Problem >>
Retype the material from its first line through the line containing "catalogue / barcode: US 2973345", including that line, reproducing each line without alteration.

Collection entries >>
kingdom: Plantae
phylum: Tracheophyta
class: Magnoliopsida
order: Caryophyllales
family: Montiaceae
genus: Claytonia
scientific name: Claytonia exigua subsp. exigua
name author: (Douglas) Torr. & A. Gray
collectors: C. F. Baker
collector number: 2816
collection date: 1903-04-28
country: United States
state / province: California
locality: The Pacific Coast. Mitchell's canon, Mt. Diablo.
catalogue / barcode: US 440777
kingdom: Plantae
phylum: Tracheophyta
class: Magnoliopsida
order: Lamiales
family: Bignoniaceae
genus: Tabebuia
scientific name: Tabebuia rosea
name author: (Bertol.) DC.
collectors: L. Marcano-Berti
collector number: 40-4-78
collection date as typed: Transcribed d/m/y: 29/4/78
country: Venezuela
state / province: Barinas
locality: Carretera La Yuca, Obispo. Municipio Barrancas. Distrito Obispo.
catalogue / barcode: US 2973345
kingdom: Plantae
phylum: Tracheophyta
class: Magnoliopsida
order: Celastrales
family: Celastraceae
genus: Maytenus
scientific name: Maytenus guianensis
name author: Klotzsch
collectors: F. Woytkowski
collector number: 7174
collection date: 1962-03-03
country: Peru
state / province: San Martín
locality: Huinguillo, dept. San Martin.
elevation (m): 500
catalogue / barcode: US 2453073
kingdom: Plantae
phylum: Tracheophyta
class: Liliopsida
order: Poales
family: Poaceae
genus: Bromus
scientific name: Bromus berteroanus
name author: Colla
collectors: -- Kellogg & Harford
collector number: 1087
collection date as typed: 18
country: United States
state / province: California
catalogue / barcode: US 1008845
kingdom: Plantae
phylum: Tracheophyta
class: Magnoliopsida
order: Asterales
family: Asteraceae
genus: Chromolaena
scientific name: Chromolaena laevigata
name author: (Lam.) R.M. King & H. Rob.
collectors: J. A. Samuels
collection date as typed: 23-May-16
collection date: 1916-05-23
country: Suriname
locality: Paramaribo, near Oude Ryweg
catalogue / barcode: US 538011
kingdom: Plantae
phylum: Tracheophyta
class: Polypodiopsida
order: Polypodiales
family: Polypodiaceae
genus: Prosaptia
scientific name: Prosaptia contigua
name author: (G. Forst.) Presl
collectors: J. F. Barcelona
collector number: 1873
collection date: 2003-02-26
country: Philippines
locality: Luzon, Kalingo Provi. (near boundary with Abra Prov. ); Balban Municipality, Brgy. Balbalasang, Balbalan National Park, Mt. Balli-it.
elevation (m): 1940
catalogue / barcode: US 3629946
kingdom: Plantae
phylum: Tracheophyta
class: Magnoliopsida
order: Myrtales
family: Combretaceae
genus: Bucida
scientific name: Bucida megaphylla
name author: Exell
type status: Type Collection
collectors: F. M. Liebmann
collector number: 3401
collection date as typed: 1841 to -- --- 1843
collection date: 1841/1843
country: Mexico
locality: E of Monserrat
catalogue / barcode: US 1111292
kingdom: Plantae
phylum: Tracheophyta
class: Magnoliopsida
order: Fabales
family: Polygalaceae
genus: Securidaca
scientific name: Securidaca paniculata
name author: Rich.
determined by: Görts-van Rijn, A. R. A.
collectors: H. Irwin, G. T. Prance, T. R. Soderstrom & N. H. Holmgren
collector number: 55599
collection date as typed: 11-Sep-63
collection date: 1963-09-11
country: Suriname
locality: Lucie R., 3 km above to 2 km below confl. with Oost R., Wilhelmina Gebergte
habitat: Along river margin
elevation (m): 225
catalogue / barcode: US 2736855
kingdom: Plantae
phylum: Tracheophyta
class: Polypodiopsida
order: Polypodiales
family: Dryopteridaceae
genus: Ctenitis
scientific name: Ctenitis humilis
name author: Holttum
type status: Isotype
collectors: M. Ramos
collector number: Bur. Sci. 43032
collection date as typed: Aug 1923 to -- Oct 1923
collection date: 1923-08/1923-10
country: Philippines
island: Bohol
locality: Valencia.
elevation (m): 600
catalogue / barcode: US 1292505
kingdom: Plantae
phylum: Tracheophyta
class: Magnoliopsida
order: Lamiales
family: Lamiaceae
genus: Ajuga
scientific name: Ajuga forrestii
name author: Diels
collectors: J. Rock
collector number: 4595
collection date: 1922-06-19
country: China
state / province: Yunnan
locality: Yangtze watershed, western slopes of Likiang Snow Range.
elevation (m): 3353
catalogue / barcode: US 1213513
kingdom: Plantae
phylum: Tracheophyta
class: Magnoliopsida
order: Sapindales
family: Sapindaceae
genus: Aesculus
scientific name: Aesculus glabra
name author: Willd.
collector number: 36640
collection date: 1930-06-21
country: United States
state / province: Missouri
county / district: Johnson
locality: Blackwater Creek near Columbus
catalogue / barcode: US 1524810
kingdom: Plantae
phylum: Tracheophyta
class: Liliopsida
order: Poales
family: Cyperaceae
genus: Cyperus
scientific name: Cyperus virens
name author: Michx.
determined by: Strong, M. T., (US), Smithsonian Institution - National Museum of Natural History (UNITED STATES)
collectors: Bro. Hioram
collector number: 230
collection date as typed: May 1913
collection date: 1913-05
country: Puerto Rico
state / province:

Expected answer >>
kingdom: Plantae
phylum: Tracheophyta
class: Magnoliopsida
order: Caryophyllales
family: Montiaceae
genus: Claytonia
scientific name: Claytonia exigua subsp. exigua
name author: (Douglas) Torr. & A. Gray
collectors: C. F. Baker
collector number: 2816
collection date: 1903-04-28
country: United States
state / province: California
locality: The Pacific Coast. Mitchell's canon, Mt. Diablo.
catalogue / barcode: US 440777
kingdom: Plantae
phylum: Tracheophyta
class: Magnoliopsida
order: Lamiales
family: Bignoniaceae
genus: Tabebuia
scientific name: Tabebuia rosea
name author: (Bertol.) DC.
collectors: L. Marcano-Berti
collector number: 40-4-78
collection date as typed: Transcribed d/m/y: 29/4/78
country: Venezuela
state / province: Barinas
locality: Carretera La Yuca, Obispo. Municipio Barrancas. Distrito Obispo.
catalogue / barcode: US 2973345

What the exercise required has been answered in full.